• ACTION ITEM:
Copy the data below line for line without changing any wording, and leave the pictures out of your copy.

• INFORMATION PROVIDED:
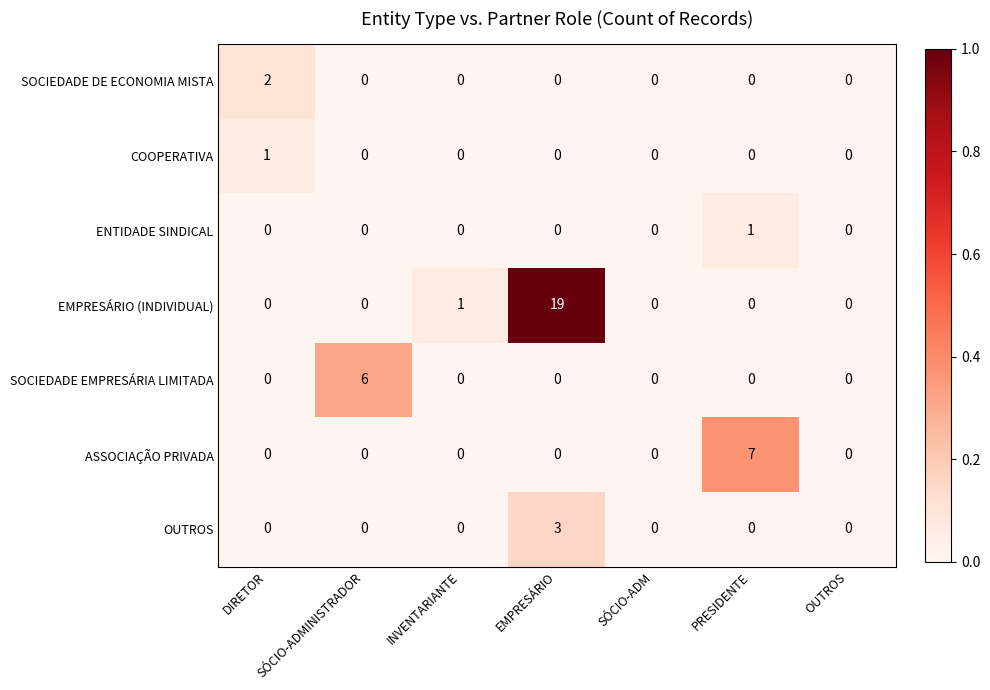

The COOPERATIVA series shows 0 at PRESIDENTE. True or false?

True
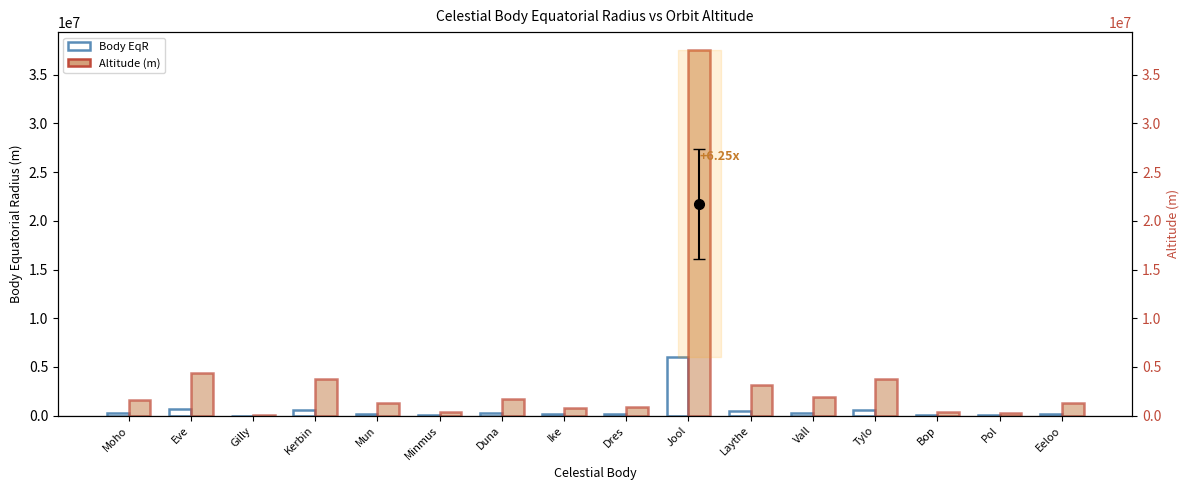

What is the average value of the Altitude (m) series?

3942031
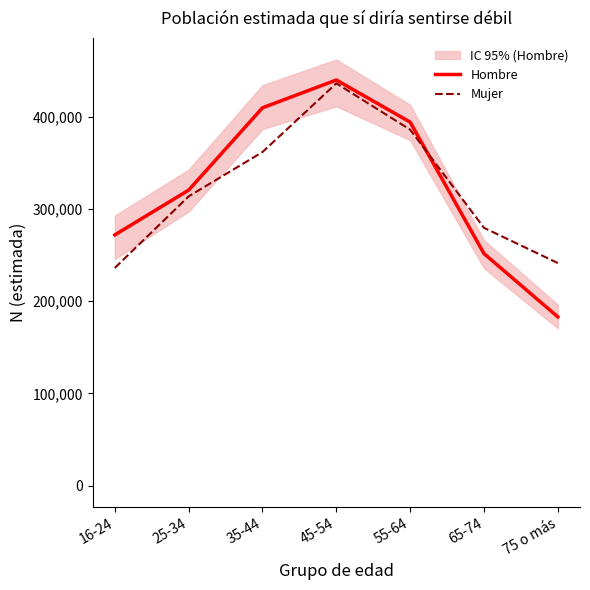

Which series ends up on top after the final intersection of Mujer and Hombre?

Mujer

• EXERCISE OUTPUT:
The COOPERATIVA series shows 0 at PRESIDENTE. True or false?

True

What is the average value of the Altitude (m) series?

3942031

Which series ends up on top after the final intersection of Mujer and Hombre?

Mujer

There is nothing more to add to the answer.